#### Çıkarılan Metin
Bu tayinden maksadım, ibadeti tesis etmeniz, aralarında adalet ve hak ölçüleri ile hükmetmeniz, her hususta hakkı hukuku gözetmeniz içindir.”
“Biliniz ki, sizi halka zulmetmek ve tahakküm etmek için tayin etmedim.

Sizi halka örnek olacak önderler olarak gönderdim. Müslümanlara haklarını veriniz, onları küçük düşürerek dövmeyiniz.
Gurura kapılma hatasına düşmemeleri için onları lüzumundan fazla övmeyiniz. Kapılarınızı onların yüzlerine kapamayınız ki, içlerinde kuvvetli olanlar zayıf olanları yemesin.
Onlardan üstünmüşsünüz gibi hareket etmeyiniz. Çünkü bu onlara tahakküm etmektir.”


Halkın Söz Hakkı
Hz. Ömer’e göre, halkın devlet idaresinde söz söyleme hakkı vardı. Bu hakkı kullanmak üzere vilayetlerde idarenin işleyişini kontrol etmek için heyetler oluşturulmuştu. Bu heyetler zaman zaman Medine’ye gelir, Medine’de o vilayetin genel durumu görüşülür, telkin ve tavsiyede bulunulurdu. Şikayet üzerine, araştırmalar yapılır, şikayetler haklı çıkarsa görevli, görevinden
uzaklaştırılırdı

Bekçi Kulübesi Azl’e Sebep Oluyor
Hz. Ömer, İran fatihi ve büyük sahabe Saad bin Ebi Vakkas’ı Kufe’ye vali tayin etti. Halkın şikâyeti üzerine de valilikten aldı. Şikâyetin konusu da evinin önüne bir bekçi kulübesi yaptırması idi. Halk valiyi istediği zaman görürdü. Bekçi kulübesi valinin istenildiği zaman görülmesini engel oluyordu.
Halka Hitabesi
Hz. Ömer, halkı görevlileri kontrol ve yaptıklarını takip etmeye teşvik ederdi. Bir konuşmasında şöyle der: “Ben valileri, sizleri dövmeleri, mallarınızı haksızlıkla almaları için göndermiyorum. Onları tayin etmekten maksadım, Allah’ın, Rasûlü’nün gösterdiği yolu size anlatmaları içindir. Onlardan herhangi birisi bu maksadın hilafına bir davranışta bulunursa, siz bunu hemen bana bildirmelisiniz. Allah’a yemin ederim ki, ben derhal bu valiyi değiştiririm.”
Mısır valisi Amr bin As ayağa kalktı: “Eğer bir Müslüman valiliği sırasında, suç işleyen birisini başkalarına ders olacak şekilde cezalandırmak için döverse, siz bu valiyi yine değiştirecek veya cezalandıracak mısınız?” diye sordu.
Hz. Ömer: “Evet! Allah’a yemin ederim ki, cezalandırırım. Zira ben Allah’ın Rasûlünün böyle yaptığını gördüm. Sakın Müslümanları dövmeyin. Çünkü böyle yapmakla onları alçaltırsınız. Onları haklarından mahrum etmeyiniz, çünkü böyle yapmakla onları suç işlemeye teşvik etmiş olursunuz.”

#### Veri Kayıtları

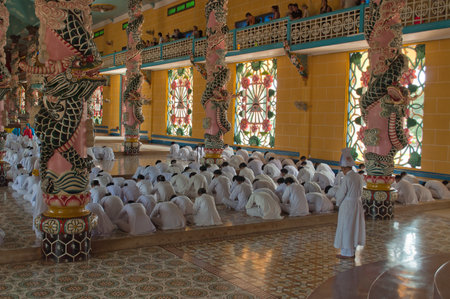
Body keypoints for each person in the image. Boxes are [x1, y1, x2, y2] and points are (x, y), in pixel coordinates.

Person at [334, 148, 365, 259]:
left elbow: (342, 193)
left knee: (346, 227)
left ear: (344, 168)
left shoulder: (347, 178)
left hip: (348, 204)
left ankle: (347, 253)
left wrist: (337, 202)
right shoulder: (358, 176)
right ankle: (352, 250)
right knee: (354, 226)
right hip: (357, 203)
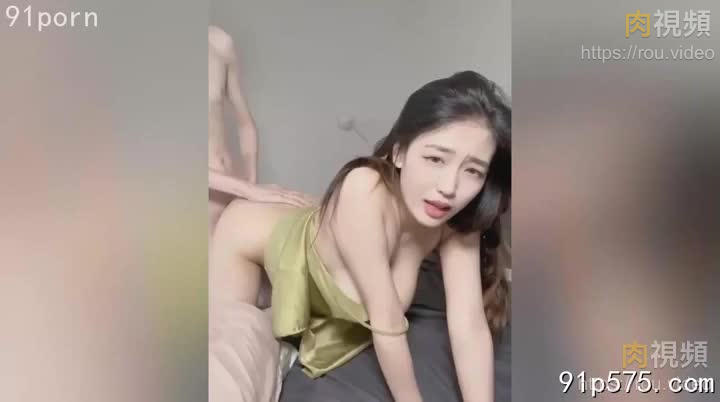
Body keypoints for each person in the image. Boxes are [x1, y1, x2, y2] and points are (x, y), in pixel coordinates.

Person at [210, 71, 511, 402]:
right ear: (399, 152)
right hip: (249, 238)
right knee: (236, 346)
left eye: (473, 171)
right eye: (435, 158)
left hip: (331, 247)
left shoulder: (457, 217)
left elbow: (468, 325)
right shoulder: (363, 187)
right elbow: (387, 324)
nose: (449, 187)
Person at [208, 25, 313, 239]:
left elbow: (245, 123)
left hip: (229, 190)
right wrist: (247, 190)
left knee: (300, 219)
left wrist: (251, 181)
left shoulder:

#### Görevler
a) Hz. Ömer'in yönetimini anlatan metne göre şu soruları cevaplayın:
(i) Hz. Ömer, Saad bin Ebi Vakkas'ı hangi şehre vali tayin etti?
(ii) Halk, Saad bin Ebi Vakkas'tan neden şikâyet etti?
(iii) Valinin değiştirilip değiştirilmeyeceğini soran Mısır valisinin adı neydi?
b) Hz. Ömer'in yönetimini anlatan metinde "Bu tayinden maksadım, ibadeti" sözlerinden "küçük düşürerek dövmeyiniz." sözlerine kadar olan bölümü harfi harfine yineleyin.

#### Görev Sonuçları
a)
(i) Kufe'ye.
(ii) Evinin önüne bir bekçi kulübesi yaptırdığı için.
(iii) Amr bin As.

b)
Bu tayinden maksadım, ibadeti tesis etmeniz, aralarında adalet ve hak ölçüleri ile hükmetmeniz, her hususta hakkı hukuku gözetmeniz içindir.”
“Biliniz ki, sizi halka zulmetmek ve tahakküm etmek için tayin etmedim.

Sizi halka örnek olacak önderler olarak gönderdim. Müslümanlara haklarını veriniz, onları küçük düşürerek dövmeyiniz.